05/2008 - Revista Cobertura

Pamcary lança ferramenta de gestão on-line


Novo processo possibilita interação e visualização de todo o processo do sinistro, por meio de documentos e descritivos. O trabalho possibilita uma maior transparência no gerenciamento de riscos.

A cada dia que passa as empresas que atuam no mercado segurador investem mais na gestão de riscos como forma de minimizar custos, agregar valor e garantir a eficácia do processo logístico. A importância desse trabalho é refletida em um exemplo citado Pamcary, uma das maiores empresas do segmento que oferece soluções integradas em seguros, gerenciamento de riscos e informações logísticas. Com mais de 100 grandes embarcadores como clientes, além das 2 mil empresas de transportes de carga, a empresa implementou um modelo de gestão de riscos aos embarcadores que permitiu a redução dos prejuízos em 42%.

Para auxiliar ainda mais esse trabalho, desde março a GPS Logística, detentora da marca Pamcary, disponibilizou ao mercado o Sistema de Gestão de Sinistros On-line (SGS), um serviço que permite aos clientes e parceiros da empresa, sejam eles embarcadores, transportadoras, seguradoras e corretores, ter acesso, em tempo real, aos procedimentos de atendimento a um sinistro na estrada. Essa ferramenta possibilita às partes interessadas receber e transmitir orientações e também participar das decisões, independente de onde estiverem.

“Após a chegada no local do acidente, o comissário de avarias produz as primeiras fotos e relatos do sinistro que são disponibilizados no portal corporativo da GPS Logística. A cada documento obtido, recurso contratado, decisão tomada, o site é alimentado de forma a mantê-lo sempre atualizado”, explica o diretor de Operações, Cleri Mozzer.

De acordo com ele, o funcionamento da ferramenta se dá a partir do momento em que o aviso de sinistro é enviado ao cliente, em que ao clicar no link, já entra no sistema de gestão de sinistro on-line.

O SGS da empresa começou a ser criado em junho de 2006, contou com investimentos de mais de R$ 1 milhão e está disponível a todos os clientes e parceiros em âmbito nacional.

Pesquisa

O cenário brasileiro registra 12 mil ocorrências de roubos de carga ao ano, o que gera prejuízos no valor de R$ 1 bilhão, enquanto são registrados 85 mil acidentes ao ano com caminhões em estradas estaduais e federais. Segundo o IPEA (Instituto de Pesquisa Econômica Aplicada), os acidentes de trânsito geram prejuízos da ordem de R$ 26 bilhões.
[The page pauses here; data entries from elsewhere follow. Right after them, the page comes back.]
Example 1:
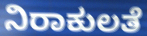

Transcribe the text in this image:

ನಿರಾಕುಲತೆ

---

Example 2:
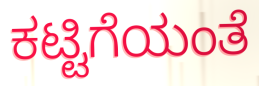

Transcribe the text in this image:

ಕಟ್ಟಿಗೆಯಂತೆ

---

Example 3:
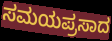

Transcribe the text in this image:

ಸಮಯಪ್ರಸಾದ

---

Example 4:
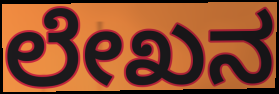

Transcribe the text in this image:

ಲೇಖನ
“A Pamcary atende uma média ao ano de 5 mil acidentes e possui mais de 80 dados diferentes coletados em cada um deles. Esse trabalho nos permitiu quantificar que destes R$ 26 bilhões, R$ 9,6 bilhões estão relacionados a veículos que transportam cargas, sendo que a carga para fins securitários é responsável por 5% desse valor”, destaca o diretor de Gerenciamento de Riscos da empresa, Darcio Centoducato.

O restante do montante mencionado pelo executivo da empresa que possui 32 filiais e 150 comissários de avarias espalhados em território nacional, é originado do dano humano. Ainda segundo dados da Pamcary, o perfil dos acidentes em rodovias brasileiras é o de que, a cada 100 ocorrências, 37 pessoas são feridas levemente, 16 de origem grave e 13 fatais. “Segundo estatísticas, dos acidentes com feridos gravemente, metade morre posteriormente. Tendo como base esses dados, estimamos que cerca de 8,5 mil pessoas morram por ano em virtude de acidentes em rodovias brasileiras e que 34% sejam motoristas”, diz ele, lembrando que ainda há os danos ao meio ambiente e à imagem da empresa.
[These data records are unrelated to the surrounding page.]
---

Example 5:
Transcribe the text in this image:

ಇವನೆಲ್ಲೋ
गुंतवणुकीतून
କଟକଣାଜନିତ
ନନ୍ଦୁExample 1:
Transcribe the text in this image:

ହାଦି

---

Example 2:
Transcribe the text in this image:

Com um banco de dados, denominado Telerisco, a empresa possui 1,4 milhão registros de nomes de motoristas que inclui antecedentes socioeconômicos, criminais e acidentes, de forma que possibilite conhecer quem são esses profissionais.
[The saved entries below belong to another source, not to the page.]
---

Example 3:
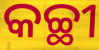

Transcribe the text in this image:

କଚ୍ଛୀ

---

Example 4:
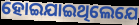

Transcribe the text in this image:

ହୋଇଯାଇଥିଲେଯେ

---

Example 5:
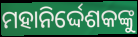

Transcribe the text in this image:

ମହାନିର୍ଦ୍ଦେଶକଙ୍କୁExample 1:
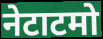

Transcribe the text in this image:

नेटाटमो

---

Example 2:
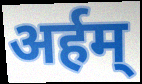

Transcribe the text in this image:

अर्हम्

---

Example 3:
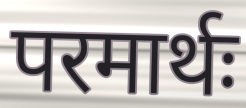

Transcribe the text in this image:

परमार्थः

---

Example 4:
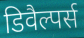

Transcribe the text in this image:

डिवैल्पर्स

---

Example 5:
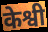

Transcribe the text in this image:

केश्वी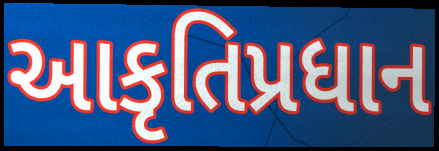
આકૃતિપ્રધાનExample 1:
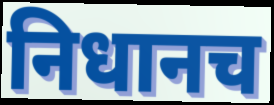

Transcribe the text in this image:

निधानच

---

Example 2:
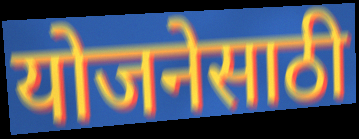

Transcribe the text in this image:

योजनेसाठी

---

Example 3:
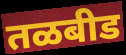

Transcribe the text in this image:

तळबीड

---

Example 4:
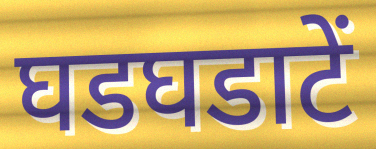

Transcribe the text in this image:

घडघडाटें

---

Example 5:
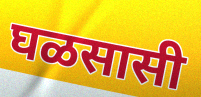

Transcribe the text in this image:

घळसासी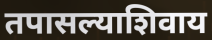
तपासल्याशिवाय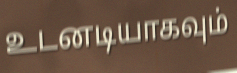
உடனடியாகவும்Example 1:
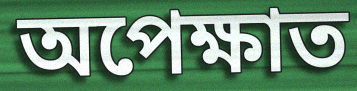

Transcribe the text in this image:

অপেক্ষাত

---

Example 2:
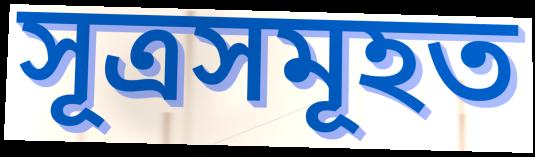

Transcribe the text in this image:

সূত্ৰসমূহত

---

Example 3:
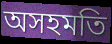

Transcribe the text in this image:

অসহমতি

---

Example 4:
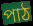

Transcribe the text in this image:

পাঠ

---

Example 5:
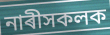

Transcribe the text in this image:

নাৰীসকলক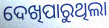
ଦେଖିପାରୁଥିଲା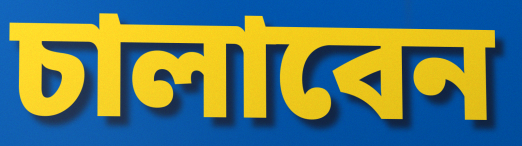
চালাবেনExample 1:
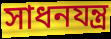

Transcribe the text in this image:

সাধনযন্ত্র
É nesse cenário que são elaborados planos de gestão de riscos de forma que previna essas perdas muitas vezes imensuráveis. Com o objetivo de reduzir as conseqüências e a probabilidade de ocorrência de um evento parecido. Sendo assim, a nova ferramenta da Pamcary oferece informações valiosas à Comissão de Prevenção de Acidentes.

“Atender sinistros de forma requintada é necessário para resolver a ocorrência rapidamente, diminuir o prejuízo de uma seguradora e possibilitar que ela acompanhe, interaja na mensuração do dano e evitar que ele ocorra novamente”, diz o diretor de gerenciamento de riscos da empresa, cujo tempo médio de chegada a uma ocorrência é de 1 hora e 42 minutos.